Why Peer Support is a Political Act
Every November 13-19 is Trans Awareness Week, an observance to educate about trans issues and commemorate our community’s progress. This year, we are reflecting on the crucial ways that peer-based support and action serve our community. Throughout history, trans folks have supported, protected, and celebrated each other.
When we talk about peer support, we are referring to the ways trans folks have watched out for one another. Access to care and support options from other trans folks has always been integral to our collective survival. Connecting with community peers improves trans well-being, reduces isolation, and reduces suicidality. That powerful impact is why we say that peer support is a political act. Together, we have built our own care structures, tools, and spaces in the absence of critical resources. These communal care structures continue to be critical to preventing crises, strengthening our interdependence, and defending trans dignity.
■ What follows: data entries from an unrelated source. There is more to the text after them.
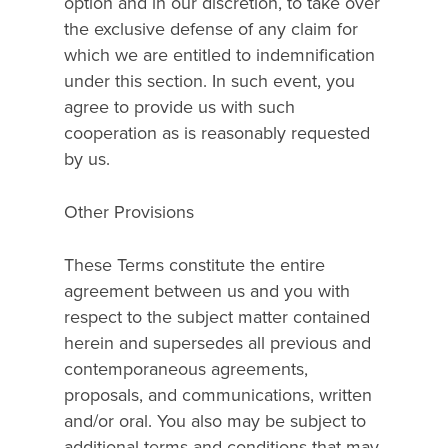
option and in our discretion, to take over
the exclusive defense of any claim for
which we are entitled to indemnification
under this section. In such event, you
agree to provide us with such
cooperation as is reasonably requested
by us.
Other Provisions
These Terms constitute the entire
agreement between us and you with
respect to the subject matter contained
herein and supersedes all previous and
contemporaneous agreements,
proposals, and communications, written
and/or oral. You also may be subject to
additional terms and conditions that may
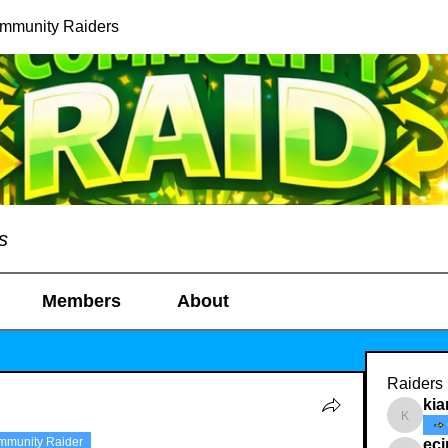
ommunity Raiders
s
Members
About
Raiders
kia
kianelin
mmunity Raider
ec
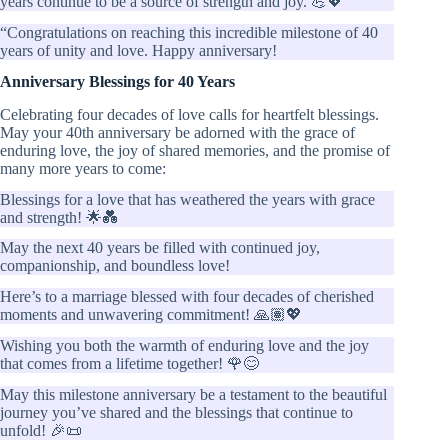
years continue to be a source of strength and joy. 💪💖”
“Congratulations on reaching this incredible milestone of 40
years of unity and love. Happy anniversary!
Anniversary Blessings for 40 Years
Celebrating four decades of love calls for heartfelt blessings.
May your 40th anniversary be adorned with the grace of
enduring love, the joy of shared memories, and the promise of
many more years to come:
Blessings for a love that has weathered the years with grace
and strength! 🌟💑
May the next 40 years be filled with continued joy,
companionship, and boundless love!
Here’s to a marriage blessed with four decades of cherished
moments and unwavering commitment! 🙏🏽💖
Wishing you both the warmth of enduring love and the joy
that comes from a lifetime together! 🌹😊
May this milestone anniversary be a testament to the beautiful
journey you’ve shared and the blessings that continue to
unfold! 🎉📜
Another way that we defend trans dignity is by honoring those we have lost. Trans Awareness Week ends with a community day of mourning known as Trans Day of Remembrance (TDoR). TDoR is dedicated to honoring the members of our community who were taken from us by transphobic violence. Overwhelmingly, the siblings we honor on this day are BIPOC trans women—a glaring reminder of the structural racism and misogyny that defines the society we live in, and a reminder that our communal care structures should center the most marginalized members of our community.
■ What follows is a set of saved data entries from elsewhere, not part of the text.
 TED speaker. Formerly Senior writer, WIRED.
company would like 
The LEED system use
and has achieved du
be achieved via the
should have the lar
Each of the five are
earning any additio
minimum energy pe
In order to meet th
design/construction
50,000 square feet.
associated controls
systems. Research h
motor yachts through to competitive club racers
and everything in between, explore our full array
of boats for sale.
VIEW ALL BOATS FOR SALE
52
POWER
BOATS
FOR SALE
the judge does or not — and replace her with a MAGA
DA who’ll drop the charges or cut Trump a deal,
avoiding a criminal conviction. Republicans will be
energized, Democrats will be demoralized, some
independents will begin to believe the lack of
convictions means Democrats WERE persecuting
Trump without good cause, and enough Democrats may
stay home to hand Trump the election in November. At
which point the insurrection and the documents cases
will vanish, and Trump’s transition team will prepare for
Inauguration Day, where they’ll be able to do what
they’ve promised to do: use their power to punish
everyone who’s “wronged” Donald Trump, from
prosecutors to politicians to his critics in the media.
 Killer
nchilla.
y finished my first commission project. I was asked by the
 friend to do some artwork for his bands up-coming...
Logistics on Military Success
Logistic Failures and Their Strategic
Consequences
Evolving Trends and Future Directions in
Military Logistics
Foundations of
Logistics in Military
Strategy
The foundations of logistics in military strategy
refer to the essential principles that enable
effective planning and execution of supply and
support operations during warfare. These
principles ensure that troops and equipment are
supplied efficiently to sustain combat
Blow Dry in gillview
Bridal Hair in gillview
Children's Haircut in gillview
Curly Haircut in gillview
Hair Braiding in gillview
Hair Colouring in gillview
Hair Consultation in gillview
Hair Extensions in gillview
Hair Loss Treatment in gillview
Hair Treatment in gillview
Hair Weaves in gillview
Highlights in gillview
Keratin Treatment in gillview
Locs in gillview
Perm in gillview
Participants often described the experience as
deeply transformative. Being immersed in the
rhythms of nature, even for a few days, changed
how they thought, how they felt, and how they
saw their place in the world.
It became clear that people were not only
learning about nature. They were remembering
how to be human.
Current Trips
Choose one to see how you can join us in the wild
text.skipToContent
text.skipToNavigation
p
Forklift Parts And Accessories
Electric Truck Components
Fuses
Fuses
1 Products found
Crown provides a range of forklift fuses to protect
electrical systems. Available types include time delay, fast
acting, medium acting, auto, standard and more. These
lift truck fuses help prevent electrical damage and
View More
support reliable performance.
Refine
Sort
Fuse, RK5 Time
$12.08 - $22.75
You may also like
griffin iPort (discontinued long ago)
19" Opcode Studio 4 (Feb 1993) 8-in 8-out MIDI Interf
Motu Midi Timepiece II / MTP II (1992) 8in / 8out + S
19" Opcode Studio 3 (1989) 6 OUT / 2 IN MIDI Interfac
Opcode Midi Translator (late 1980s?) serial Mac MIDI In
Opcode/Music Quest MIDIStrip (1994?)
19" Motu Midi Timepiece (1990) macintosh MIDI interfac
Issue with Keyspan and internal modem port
Our community has always known that the state will not save us. This fact stands out with painful clarity when we mourn the trans lives lost to police violence. The memory of those siblings moves us to action to end policing and incarceration. Abolition is necessary to achieve trans liberation and racial justice. One key way to advance that goal and to protect our community is by ending nonconsensual intervention, so that trans people can access help and crisis support without fear of police violence.
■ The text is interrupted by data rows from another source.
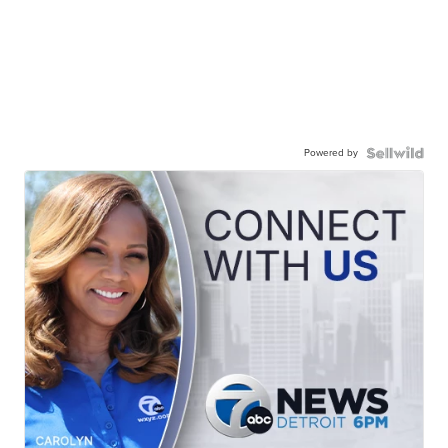
Powered by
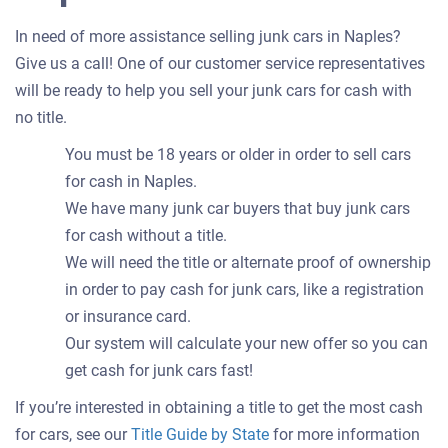
In need of more assistance selling junk cars in Naples?
Give us a call! One of our customer service representatives
will be ready to help you sell your junk cars for cash with
no title.
You must be 18 years or older in order to sell cars
for cash in Naples.
We have many junk car buyers that buy junk cars
for cash without a title.
We will need the title or alternate proof of ownership
in order to pay cash for junk cars, like a registration
or insurance card.
Our system will calculate your new offer so you can
get cash for junk cars fast!
If you’re interested in obtaining a title to get the most cash
for cars, see our
Title Guide by State
for more information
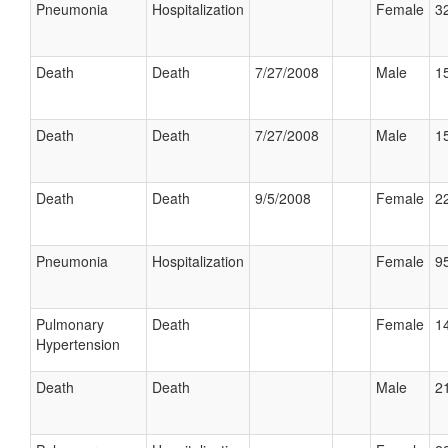
Pneumonia
Hospitalization
Female
32
Death
Death
7/27/2008
Male
15
Death
Death
7/27/2008
Male
15
Death
Death
9/5/2008
Female
22
Pneumonia
Hospitalization
Female
95
Pulmonary
Death
Female
14
Hypertension
Death
Death
Male
21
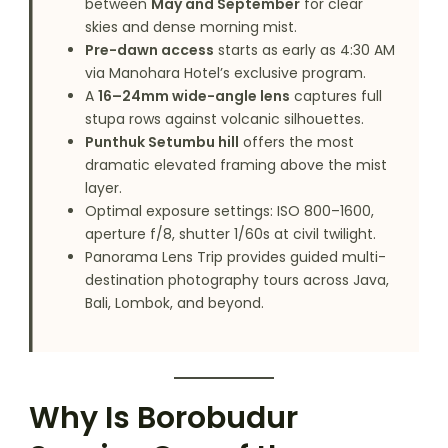
between
May and September
for clear
skies and dense morning mist.
Pre-dawn access
starts as early as 4:30 AM
via Manohara Hotel’s exclusive program.
A
16–24mm wide-angle lens
captures full
stupa rows against volcanic silhouettes.
Punthuk Setumbu hill
offers the most
dramatic elevated framing above the mist
layer.
Optimal exposure settings: ISO 800–1600,
aperture f/8, shutter 1/60s at civil twilight.
Panorama Lens Trip provides guided multi-
destination photography tours across Java,
Bali, Lombok, and beyond.
Why Is Borobudur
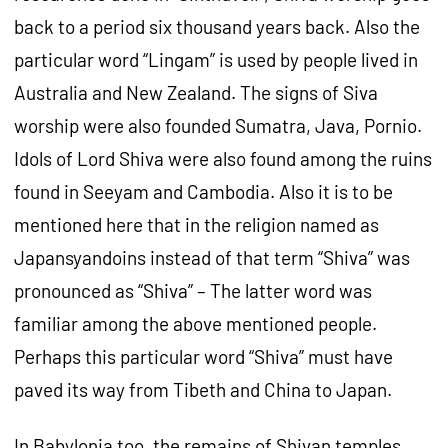
back to a period six thousand years back. Also the
particular word “Lingam” is used by people lived in
Australia and New Zealand. The signs of Siva
worship were also founded Sumatra, Java, Pornio.
Idols of Lord Shiva were also found among the ruins
found in Seeyam and Cambodia. Also it is to be
mentioned here that in the religion named as
Japansyandoins instead of that term “Shiva” was
pronounced as “Shiva” – The latter word was
familiar among the above mentioned people.
Perhaps this particular word “Shiva” must have
paved its way from Tibeth and China to Japan.
In Babylonia too, the remains of Shivan temples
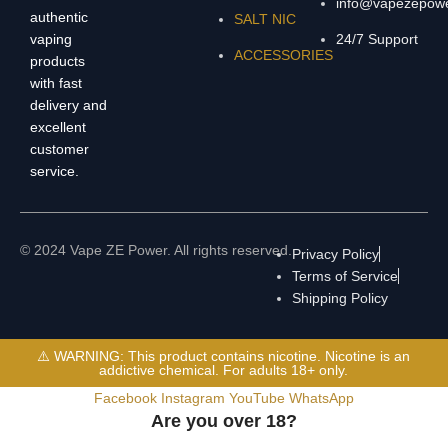
info@vapezepow
authentic
SALT NIC
vaping
24/7 Support
ACCESSORIES
products
with fast
delivery and
excellent
customer
service.
© 2024 Vape ZE Power. All rights reserved.
Privacy Policy
Terms of Service
Shipping Policy
⚠️ WARNING: This product contains nicotine. Nicotine is an
addictive chemical. For adults 18+ only.
Facebook
Instagram
YouTube
WhatsApp
Are you over 18?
Peer support is one way that we reduce police and emergency interventions. The principle of peer support continues to drive our mission at Trans Lifeline and we are proud to be an organization created by trans people, for trans people. That peer-lens informs our work and enriches our ability to provide programs relevant to the current needs of our community. It means we understand first-hand the difficulties of being in the closet, coming out, and living openly as a trans person. We know what it’s like to navigate the social, legal, and medical aspects of transitioning. And we share the struggle of coping with transphobia and violence against our community. No matter where you are in your own gender journey, we’ll be right here alongside you throughout the ups and downs.